> _EXCERPT_
The bigger provocation, he suspects, may be your own immune system. Like any pathogen, SARS-CoV-2 will trigger an immune attack within minutes of entering your body. This counterstrike is extraordinarily complex, involving many tactics, cells, and molecules. In a UCSF study called COMET (COVID-19 Multi-Phenotyping for Effective Therapies), Krummel and other scientists have been observing this immune warfare in more than 30 people admitted to UCSF hospitals with COVID-19 and other respiratory infections. "What we're doing is looking at patients' blood, their genes, and the secretions from their noses and lungs, and we're asking, 'What's your army? What's your response strategy?'"

An early analysis of COMET data, Krummel says, suggests that the immune systems of many hospitalized patients mobilize differently—and more aggressively—against SARS-CoV-2 than against influenza viruses, which cause the flu. Their lungs are ravaged, these data suggest, not by the virus alone but by the detritus of an immunological battle gone awry. This rogue immune response could explain why, around day 11 of a COVID-19 infection, patients often develop a severe pneumonia known as acute respiratory distress syndrome, or ARDS.

Ultimately, COMET seeks to find COVID-19 therapies that can rein in an overeager immune system in order to prevent or treat ARDS. But that feat won't be easy, says Carolyn Calfee, M.D., MAS '09, an ARDS expert, UCSF professor of medicine, and co-leader of the study. Too much or the wrong kind of intervention, she explains, could cripple a person's immune system to the point where it can't clear an infection. "It's a fine line between therapeutic and deleterious," Calfee says. "We're trying to find that balance."

> _EXERCISE DIRECTIONS_
Write out the passage of the COVID-19 excerpt from "An early analysis" up to and including "syndrome, or ARDS.". The data that follow have no connection to the excerpt on the immune response to COVID-19.

> _EXERCISE DATA_
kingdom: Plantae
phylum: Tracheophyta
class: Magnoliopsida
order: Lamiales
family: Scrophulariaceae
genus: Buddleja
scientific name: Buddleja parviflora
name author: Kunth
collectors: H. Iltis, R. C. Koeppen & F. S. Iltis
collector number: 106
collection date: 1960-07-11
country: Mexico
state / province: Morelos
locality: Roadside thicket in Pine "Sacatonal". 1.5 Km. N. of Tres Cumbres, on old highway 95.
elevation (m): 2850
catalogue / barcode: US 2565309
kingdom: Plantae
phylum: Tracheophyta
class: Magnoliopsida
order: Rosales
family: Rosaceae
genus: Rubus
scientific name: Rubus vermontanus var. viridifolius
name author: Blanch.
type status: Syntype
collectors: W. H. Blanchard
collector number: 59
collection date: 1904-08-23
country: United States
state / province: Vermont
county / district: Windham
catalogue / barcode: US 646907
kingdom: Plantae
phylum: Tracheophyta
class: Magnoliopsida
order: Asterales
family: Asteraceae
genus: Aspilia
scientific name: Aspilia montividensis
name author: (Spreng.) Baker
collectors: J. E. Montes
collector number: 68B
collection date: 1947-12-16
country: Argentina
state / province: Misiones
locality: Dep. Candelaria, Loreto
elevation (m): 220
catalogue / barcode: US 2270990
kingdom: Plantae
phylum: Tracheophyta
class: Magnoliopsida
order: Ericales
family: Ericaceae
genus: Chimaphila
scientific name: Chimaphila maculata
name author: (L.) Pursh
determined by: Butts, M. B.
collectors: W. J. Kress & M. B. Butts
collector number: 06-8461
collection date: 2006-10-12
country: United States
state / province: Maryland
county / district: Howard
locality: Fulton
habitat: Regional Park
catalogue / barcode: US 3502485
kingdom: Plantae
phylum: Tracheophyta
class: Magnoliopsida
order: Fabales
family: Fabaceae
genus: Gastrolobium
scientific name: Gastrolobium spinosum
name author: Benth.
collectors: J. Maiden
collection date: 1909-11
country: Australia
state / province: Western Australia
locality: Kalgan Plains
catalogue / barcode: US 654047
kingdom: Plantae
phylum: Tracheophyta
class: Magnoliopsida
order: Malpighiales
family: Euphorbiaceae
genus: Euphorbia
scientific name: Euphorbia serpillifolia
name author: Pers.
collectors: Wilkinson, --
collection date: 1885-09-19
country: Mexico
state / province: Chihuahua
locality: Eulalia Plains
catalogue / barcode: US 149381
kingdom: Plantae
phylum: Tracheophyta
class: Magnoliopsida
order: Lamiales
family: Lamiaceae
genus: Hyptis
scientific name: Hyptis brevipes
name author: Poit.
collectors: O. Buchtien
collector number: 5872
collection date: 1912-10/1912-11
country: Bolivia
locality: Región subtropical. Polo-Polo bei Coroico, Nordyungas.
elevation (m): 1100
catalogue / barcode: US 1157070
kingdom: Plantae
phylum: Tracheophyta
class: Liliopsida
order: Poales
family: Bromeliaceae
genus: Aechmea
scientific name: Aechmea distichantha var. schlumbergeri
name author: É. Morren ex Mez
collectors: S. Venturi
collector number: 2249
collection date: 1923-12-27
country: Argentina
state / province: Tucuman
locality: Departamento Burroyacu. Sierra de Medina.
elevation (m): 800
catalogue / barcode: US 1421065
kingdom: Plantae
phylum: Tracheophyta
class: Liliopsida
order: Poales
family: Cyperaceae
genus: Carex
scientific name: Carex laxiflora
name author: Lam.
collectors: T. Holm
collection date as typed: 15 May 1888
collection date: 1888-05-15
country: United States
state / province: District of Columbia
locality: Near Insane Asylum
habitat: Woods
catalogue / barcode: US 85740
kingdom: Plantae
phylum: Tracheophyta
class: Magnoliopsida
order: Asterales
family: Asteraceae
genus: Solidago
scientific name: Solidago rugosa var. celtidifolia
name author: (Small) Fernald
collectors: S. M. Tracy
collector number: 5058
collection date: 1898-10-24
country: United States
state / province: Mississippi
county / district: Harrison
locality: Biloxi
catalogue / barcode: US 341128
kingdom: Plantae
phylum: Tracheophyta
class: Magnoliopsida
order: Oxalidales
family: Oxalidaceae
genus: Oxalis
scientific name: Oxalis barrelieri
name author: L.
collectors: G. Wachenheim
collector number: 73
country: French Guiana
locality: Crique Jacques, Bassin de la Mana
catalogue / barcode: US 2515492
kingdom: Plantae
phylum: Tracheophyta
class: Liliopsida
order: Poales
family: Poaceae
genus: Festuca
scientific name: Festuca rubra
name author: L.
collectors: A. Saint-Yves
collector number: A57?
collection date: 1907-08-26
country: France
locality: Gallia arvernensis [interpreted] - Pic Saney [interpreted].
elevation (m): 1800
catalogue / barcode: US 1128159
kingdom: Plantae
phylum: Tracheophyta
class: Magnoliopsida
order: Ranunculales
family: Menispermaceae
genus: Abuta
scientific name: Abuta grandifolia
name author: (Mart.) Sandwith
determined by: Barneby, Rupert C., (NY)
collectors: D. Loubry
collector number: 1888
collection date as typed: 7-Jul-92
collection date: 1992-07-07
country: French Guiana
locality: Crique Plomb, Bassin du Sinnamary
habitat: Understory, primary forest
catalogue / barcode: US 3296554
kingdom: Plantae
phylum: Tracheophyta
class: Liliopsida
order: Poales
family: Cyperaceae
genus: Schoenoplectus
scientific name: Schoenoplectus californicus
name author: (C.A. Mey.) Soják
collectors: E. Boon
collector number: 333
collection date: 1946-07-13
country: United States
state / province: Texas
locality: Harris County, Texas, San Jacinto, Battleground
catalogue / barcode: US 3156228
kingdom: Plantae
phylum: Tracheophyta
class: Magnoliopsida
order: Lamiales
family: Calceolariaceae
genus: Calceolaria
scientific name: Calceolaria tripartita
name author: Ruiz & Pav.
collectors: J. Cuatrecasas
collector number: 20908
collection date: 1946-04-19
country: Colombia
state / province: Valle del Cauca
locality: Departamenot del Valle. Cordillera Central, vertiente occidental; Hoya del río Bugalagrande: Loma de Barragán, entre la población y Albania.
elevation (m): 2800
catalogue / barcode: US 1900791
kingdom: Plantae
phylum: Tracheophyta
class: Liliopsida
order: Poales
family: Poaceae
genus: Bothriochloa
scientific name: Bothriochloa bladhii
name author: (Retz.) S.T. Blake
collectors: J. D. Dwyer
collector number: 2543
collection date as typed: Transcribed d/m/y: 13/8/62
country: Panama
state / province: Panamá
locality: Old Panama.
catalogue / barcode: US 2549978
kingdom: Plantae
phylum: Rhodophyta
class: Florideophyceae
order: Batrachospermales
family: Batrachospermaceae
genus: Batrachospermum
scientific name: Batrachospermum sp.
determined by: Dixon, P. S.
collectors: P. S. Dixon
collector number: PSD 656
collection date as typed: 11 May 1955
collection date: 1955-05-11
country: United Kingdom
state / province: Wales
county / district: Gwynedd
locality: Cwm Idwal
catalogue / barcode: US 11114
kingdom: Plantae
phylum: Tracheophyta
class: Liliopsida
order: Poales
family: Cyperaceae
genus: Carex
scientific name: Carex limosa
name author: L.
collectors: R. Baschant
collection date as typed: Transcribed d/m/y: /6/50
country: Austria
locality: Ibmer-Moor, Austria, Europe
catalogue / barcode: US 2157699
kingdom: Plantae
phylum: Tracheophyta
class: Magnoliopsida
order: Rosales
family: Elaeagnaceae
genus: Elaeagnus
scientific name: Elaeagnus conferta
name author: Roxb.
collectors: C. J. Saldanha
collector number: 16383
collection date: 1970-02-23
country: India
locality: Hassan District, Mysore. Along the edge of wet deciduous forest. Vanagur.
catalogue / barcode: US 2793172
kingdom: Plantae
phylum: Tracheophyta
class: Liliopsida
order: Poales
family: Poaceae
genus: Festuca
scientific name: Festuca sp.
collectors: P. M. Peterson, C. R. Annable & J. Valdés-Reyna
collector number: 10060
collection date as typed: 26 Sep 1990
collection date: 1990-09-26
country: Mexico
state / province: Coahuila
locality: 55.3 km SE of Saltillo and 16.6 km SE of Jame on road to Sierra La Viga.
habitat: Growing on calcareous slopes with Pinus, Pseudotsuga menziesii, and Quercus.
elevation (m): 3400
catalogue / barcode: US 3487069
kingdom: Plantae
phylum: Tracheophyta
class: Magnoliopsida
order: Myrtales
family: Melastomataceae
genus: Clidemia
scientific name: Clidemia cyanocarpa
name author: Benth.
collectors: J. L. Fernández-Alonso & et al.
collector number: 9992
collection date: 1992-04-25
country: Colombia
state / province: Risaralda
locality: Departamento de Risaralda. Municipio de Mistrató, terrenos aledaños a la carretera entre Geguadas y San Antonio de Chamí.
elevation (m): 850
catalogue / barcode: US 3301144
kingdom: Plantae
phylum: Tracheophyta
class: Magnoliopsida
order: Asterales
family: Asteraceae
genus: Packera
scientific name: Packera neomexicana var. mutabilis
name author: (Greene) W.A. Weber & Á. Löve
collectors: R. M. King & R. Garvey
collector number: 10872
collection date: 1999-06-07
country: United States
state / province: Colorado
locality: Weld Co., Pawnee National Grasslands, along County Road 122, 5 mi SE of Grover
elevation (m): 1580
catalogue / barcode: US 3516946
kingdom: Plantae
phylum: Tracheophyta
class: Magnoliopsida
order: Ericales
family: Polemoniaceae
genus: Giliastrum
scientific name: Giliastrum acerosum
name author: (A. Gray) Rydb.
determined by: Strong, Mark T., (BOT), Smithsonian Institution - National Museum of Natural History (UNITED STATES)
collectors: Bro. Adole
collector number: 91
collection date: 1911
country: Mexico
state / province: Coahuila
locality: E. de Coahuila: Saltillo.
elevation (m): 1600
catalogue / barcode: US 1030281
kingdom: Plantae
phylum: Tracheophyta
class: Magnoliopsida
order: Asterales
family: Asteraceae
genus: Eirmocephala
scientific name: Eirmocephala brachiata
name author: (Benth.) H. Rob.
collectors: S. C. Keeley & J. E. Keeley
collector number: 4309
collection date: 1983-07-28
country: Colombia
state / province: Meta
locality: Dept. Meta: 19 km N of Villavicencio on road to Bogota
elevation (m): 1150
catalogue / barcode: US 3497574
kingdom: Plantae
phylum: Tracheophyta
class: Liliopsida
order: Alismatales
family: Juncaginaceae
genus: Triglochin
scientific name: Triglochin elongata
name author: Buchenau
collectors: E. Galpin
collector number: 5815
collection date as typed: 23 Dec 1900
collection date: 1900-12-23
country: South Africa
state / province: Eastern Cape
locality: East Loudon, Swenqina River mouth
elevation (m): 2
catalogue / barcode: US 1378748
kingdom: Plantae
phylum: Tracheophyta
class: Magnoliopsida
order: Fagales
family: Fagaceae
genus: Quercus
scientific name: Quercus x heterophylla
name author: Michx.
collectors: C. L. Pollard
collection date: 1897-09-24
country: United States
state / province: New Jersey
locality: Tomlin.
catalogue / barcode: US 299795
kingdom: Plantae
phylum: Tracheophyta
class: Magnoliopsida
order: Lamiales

> _RESULT_
An early analysis of COMET data, Krummel says, suggests that the immune systems of many hospitalized patients mobilize differently—and more aggressively—against SARS-CoV-2 than against influenza viruses, which cause the flu. Their lungs are ravaged, these data suggest, not by the virus alone but by the detritus of an immunological battle gone awry. This rogue immune response could explain why, around day 11 of a COVID-19 infection, patients often develop a severe pneumonia known as acute respiratory distress syndrome, or ARDS.